Monotheism in Athens April 4, 2016

Paul’s apologetic sermon in Acts 17 is often taken as a model of apostolic accommodation. He quotes “one of your own poets,” speaks of “divine nature,” introduces the Athenians to a God they already vaguely know. His sermon is not so much news as an elaboration of what the Athenians already half-suspect.

There is something to that, of course. Paul’s rhetoric is, as always, cunning. But the theology isn’t compromised a whit. Paul ends with judgment and resurrection and Jesus, but from the very beginning, he is making claims that must have startled his audience of philosophers. He claims, after all, to know the unknown God, which means that this unknown God is somehow capable of self-revelation.

Acts 17:24-27 alternate between statements about God’s as Creator and God as providential Lord:

A. God made the world and everything in it.

B. God needs nothing, and gives life, breath and everything.

A’. God made every nation from one man.

B’. God determined the boundaries and time periods for all nations.

The claim that the unknown God is the Creator is hum-drum in a post-Christian as in a Christian culture, but it wouldn’t have been so to Athenian thinkers. Presumably, the unknown god of Athens is the high God that is beyond the named and characterized gods of the myths. Though the Athenians do not claim to know this god, they do know at least this: That this god cannot be the maker of the physical universe; he is too exalted to involve himself in the affairs of nations, determining national boundaries and the rise and fall of kingdoms. That’s a job for demiurges and lesser beings. Following Genesis, though, Paul announces that the Creator God is identical to the high God, and that this Creator God has not left the world to run on its own, but orchestrates the history of nations.

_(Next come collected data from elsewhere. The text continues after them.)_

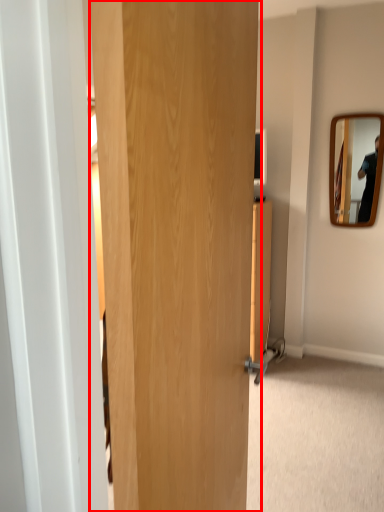
Question: From the image's perspective, where is door (annotated by the red box) located relative to mirror?

Choices:
 (A) above
 (B) below

Answer: (B)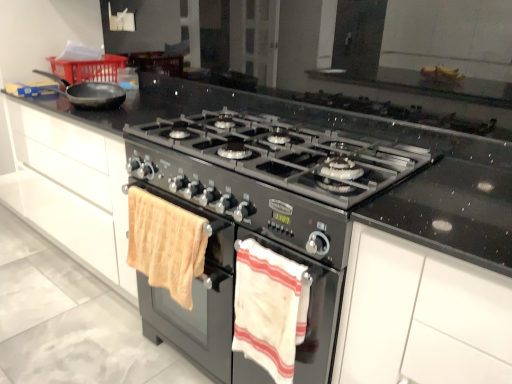
Measure the distance between point (337, 197) and camera.

Point (337, 197) is 3.30 feet from camera.

This screenshot has width=512, height=384. I want to click on black matte gas stove at center, so click(290, 154).

At what (x,y) coordinates should I click in order to perform the action: click on black matte gas stove at center. Please return your answer as a coordinate pair (x, y). Looking at the image, I should click on (290, 154).

Does beige cotton towel at lower left, positioned as the second beach towel in right-to-left order, contain white striped towel at lower center, the 2th beach towel when ordered from left to right?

This Creator is a genuinely high God, utterly without need. He is “not served by human hands as though He needed anything” (v. 25). But this independence is not indifference. Rather, the independence of God, His need-less-ness, means that He is the ultimate Giver of gifts. He doesn’t give to receive; He needs nothing, and so He gives freely, life, breath, and everything to the “offspring” that he has made. He is utterly needless, and yet He has organized the world so that human beings will seek and find him, though He has never been distant in the first place, since “in Him we live and move and have our being” (v. 28).

Paul’s argument is a polemic against the Athenian idolatry that has provoked him. Given the nature of God, we know that God doesn’t live in temples and doesn’t need our worship; given the nature of human beings, we know that He is not gold, silver, or wood. Jesus has been raised from the dead to judge idols and their worshipers. But within this polemic is a positive theology proper, as high octane a theology proper as one could wish. However cleverly Paul accommodates to his audience, his theology is Jewish-Christian creational monotheism.